Bengals' Zac Taylor doesn't have fond memories of Super Bowl loss with the Rams

The Bengals' head coach Zac Taylor is preparing to face his former team the Los Angles Rams in the Super Bowl, a game he lost with them three years ago.

Update:
The Bengals' head coach Zac Taylor is preparing to face his former team the Los Angles Rams in the Super Bowl, a game he lost with them three years ago.
Kirby Lee-USA TODAY Sports

When the Bengals meet the Rams in Sunday's big game, one of the head coaches will be facing not only his former team, but a team with which his last game coaching was a losing effort in the Super Bowl itself.

Zac Taylor coached the Rams in Super Bowl LIII

As the Cincinnati Bengals prepare for their Super Bowl showdown against the Los Angeles Rams, their head coach Zac Taylor will be preparing for a serious case of nostalgia as well. Taylor has taken the Bengals on an historic path to Super Bowl LVI, in just his third season as head coach. Indeed the Bengals are returning to the Super Bowl for the first time in more than three decades. Though as young as he is, Sunday won't be Taylor's first rodeo. It is in fact his second time coaching in the league's biggest game. In the years before the Bengals hired him, Taylor actually worked under Sean McVay as the quarterbacks coach of the Los Angeles Rams. In his final game with them, the Rams lost 13-3 to a Tom Brady led New England Patriots in Super Bowl LIII. The Bengals hired him on the very next day.

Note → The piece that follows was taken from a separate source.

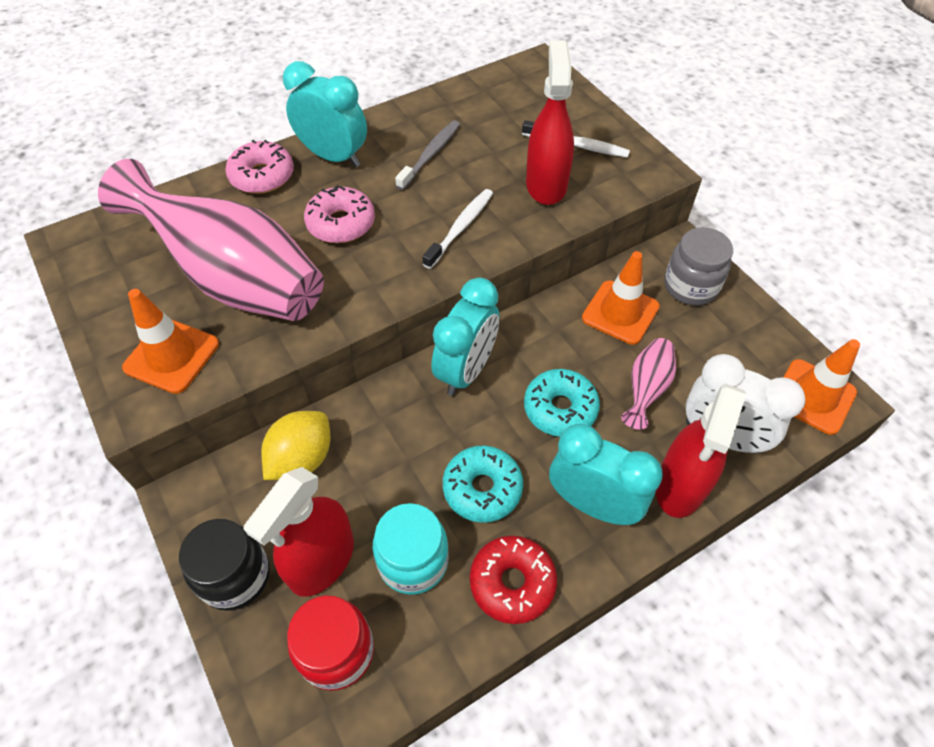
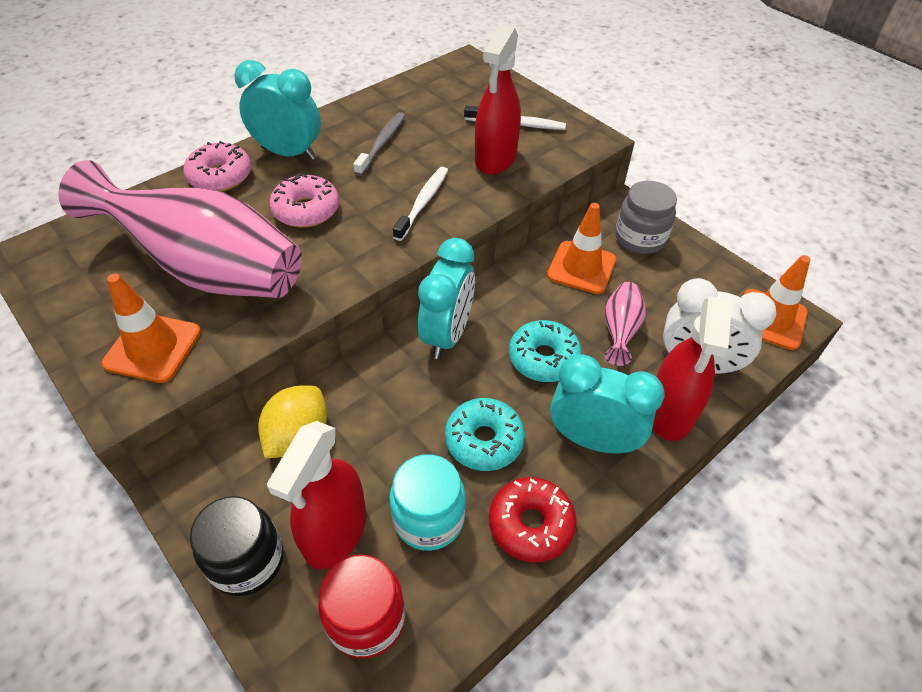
camera: 10 degrees left, 5 degrees down
(546, 185) = (495, 159): red spray bottle -> red spray bottle turned 150 degrees counterclockwise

From Rams to Bengals: Zac Taylor opens up

When asked on Thursday about his time with the Rams and that fateful loss in his final game, Taylor couldn't hide his conflicting emotions about the result in the end. With that said he did acknowledge that as one door closed another opened, which set him and his family on a new journey. "I don't know that I've ever really processed the game in its entirety because you woke up the next morning and it was an exciting time for myself and my family," Taylor said. "So that's a hard question to ask. It's a good question. I don't even honestly have a great answer for you because it was such a wild conflict over, really, a 12-hour period for me. To get to where we were at — I still remember Tom Brady and Bill Belichick walking by me in the hallway after they won the game and the excitement on their faces. I've never forgotten that. It was crushing to see. Then again, to wake up the next morning and be on a plane to come here [to Cincinnati] for a press conference, that was exciting. So I've never really properly processed that."

For more from the NFL

How time flies. Just three years later and here we are with Taylor holding the reigns of a Bengals team, that will play in Super Bowl LVI come Sunday night. Standing in front of him and his team is a collection of familiar faces with the same intent, win. If Taylor is to get the better of his former colleague in what promises to be one of the most watched Super Bowls in years, it will require that he puts the past behind him and focuses totally the on present, which is that after 33 years, the Cincinnati Bengals are one win away from being NFL Champions.